The Act will enable the government to prevent developers obtaining planning permission or building control approval if they fail to pay into a repair fund for fire safety costs.

It also increases the limitation period on defects from six years to 30 years, or to 15 years on new work. However, there could be challenges in that claims from so long ago may well be difficult to evidence. It would be worth the building owner, the landlord and the tenant requesting and keeping copies of paperwork about the building materials that they would never have requested before. This is a key component that clients should be advised on when purchasing a property in a block above five storeys.


Act creates three gateways throughout design and construction process

The Act established three ‘gateways’ to ensure building safety regulations are observed at every stage of design and construction.

Firstly, planning permission will not be granted unless developers can demonstrate that their buildings are designed with fire safety in mind. This must include site layout, water supplies and access for emergency fire vehicles.

Secondly, the Building Safety Regulator will prevent construction unless a control plan has been put in place.

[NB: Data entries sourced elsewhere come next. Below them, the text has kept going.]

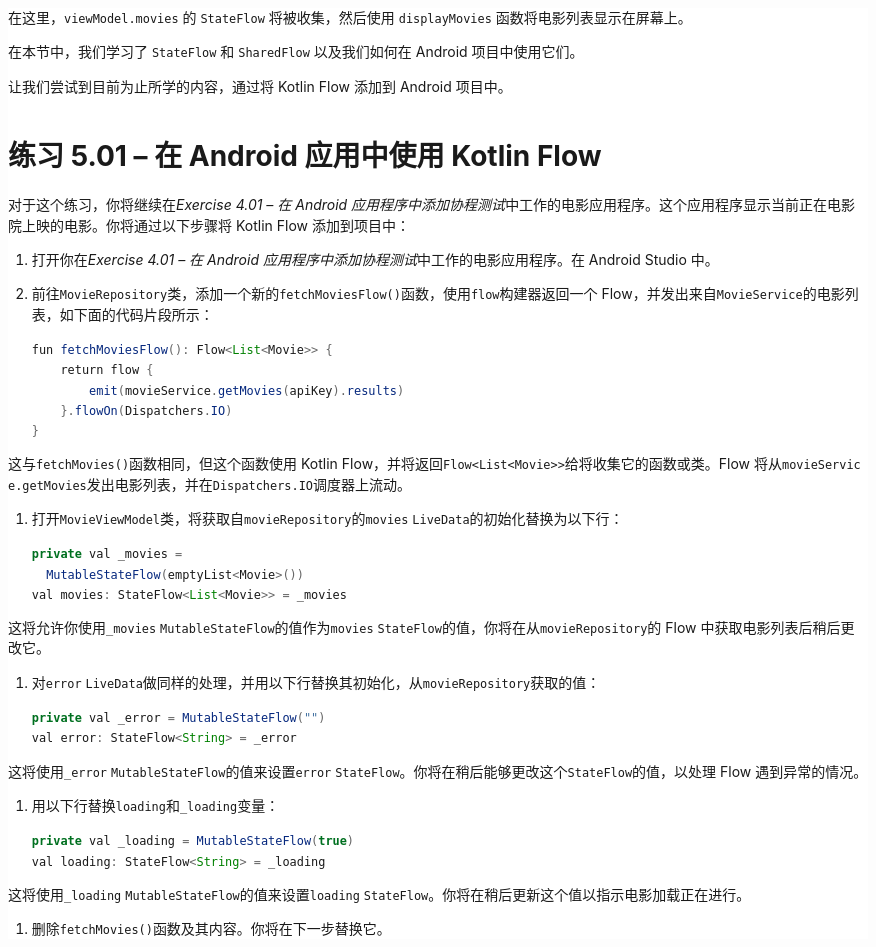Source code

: 在这里，`viewModel.movies` 的 `StateFlow` 将被收集，然后使用 `displayMovies` 函数将电影列表显示在屏幕上。

在本节中，我们学习了 `StateFlow` 和 `SharedFlow` 以及我们如何在 Android 项目中使用它们。

让我们尝试到目前为止所学的内容，通过将 Kotlin Flow 添加到 Android 项目中。

# 练习 5.01 – 在 Android 应用中使用 Kotlin Flow

对于这个练习，你将继续在*Exercise 4.01 – 在 Android 应用程序中添加协程测试*中工作的电影应用程序。这个应用程序显示当前正在电影院上映的电影。你将通过以下步骤将 Kotlin Flow 添加到项目中：

1.  打开你在*Exercise 4.01 – 在 Android 应用程序中添加协程测试*中工作的电影应用程序。在 Android Studio 中。

1.  前往`MovieRepository`类，添加一个新的`fetchMoviesFlow()`函数，使用`flow`构建器返回一个 Flow，并发出来自`MovieService`的电影列表，如下面的代码片段所示：

    ```java
    fun fetchMoviesFlow(): Flow<List<Movie>> {
        return flow {
            emit(movieService.getMovies(apiKey).results)
        }.flowOn(Dispatchers.IO)
    }
    ```

这与`fetchMovies()`函数相同，但这个函数使用 Kotlin Flow，并将返回`Flow<List<Movie>>`给将收集它的函数或类。Flow 将从`movieService.getMovies`发出电影列表，并在`Dispatchers.IO`调度器上流动。

1.  打开`MovieViewModel`类，将获取自`movieRepository`的`movies` `LiveData`的初始化替换为以下行：

    ```java
    private val _movies =
      MutableStateFlow(emptyList<Movie>())
    val movies: StateFlow<List<Movie>> = _movies
    ```

这将允许你使用`_movies` `MutableStateFlow`的值作为`movies` `StateFlow`的值，你将在从`movieRepository`的 Flow 中获取电影列表后稍后更改它。

1.  对`error` `LiveData`做同样的处理，并用以下行替换其初始化，从`movieRepository`获取的值：

    ```java
    private val _error = MutableStateFlow("")
    val error: StateFlow<String> = _error
    ```

这将使用`_error` `MutableStateFlow`的值来设置`error` `StateFlow`。你将在稍后能够更改这个`StateFlow`的值，以处理 Flow 遇到异常的情况。

1.  用以下行替换`loading`和`_loading`变量：

    ```java
    private val _loading = MutableStateFlow(true)
    val loading: StateFlow<String> = _loading
    ```

这将使用`_loading` `MutableStateFlow`的值来设置`loading` `StateFlow`。你将在稍后更新这个值以指示电影加载正在进行。

1.  删除`fetchMovies()`函数及其内容。你将在下一步替换它。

This must include reporting on safety concerns; a fire and emergency file and a signed declaration that building safety risk will be managed properly throughout the construction.

Thirdly, the Building Safety Regulator will not release the final certificate until they receive a declaration, co-signed by the client, principal designer and principal contractor, confirming the building complies with the building regulations.

There will be a new regulatory regime for residential buildings at least seven storeys or 18 metres. This will include mandatory registration with the Building Safety Regulator of building inspectors, building control approvers and occupied high-rise residential buildings.

Building owners will be obliged to manage building safety risks on an ongoing basis. This will include a residents’ engagement strategy explaining how they will enable resident participation in decision-making about their building. Residents will themselves be obliged comply with requests for information and not act in a way that creates risks to safety.

In light of the pending secondary legislation, it will be important for brokers who advise developers to have some knowledge and keep updated of what steps their clients will have to go through both to get planning permission and to complete their building as it may well affect what finance they can get.

Similarly, those looking to buy a residential block, or just an apartment within one, would be well advised to know what additional information they ought to be requesting before they go ahead with the purchase.

Ultimately, this long-awaited Act should make it safer and less costly for home and building owners, particularly if they require fire safety-related work carried out on their buildings.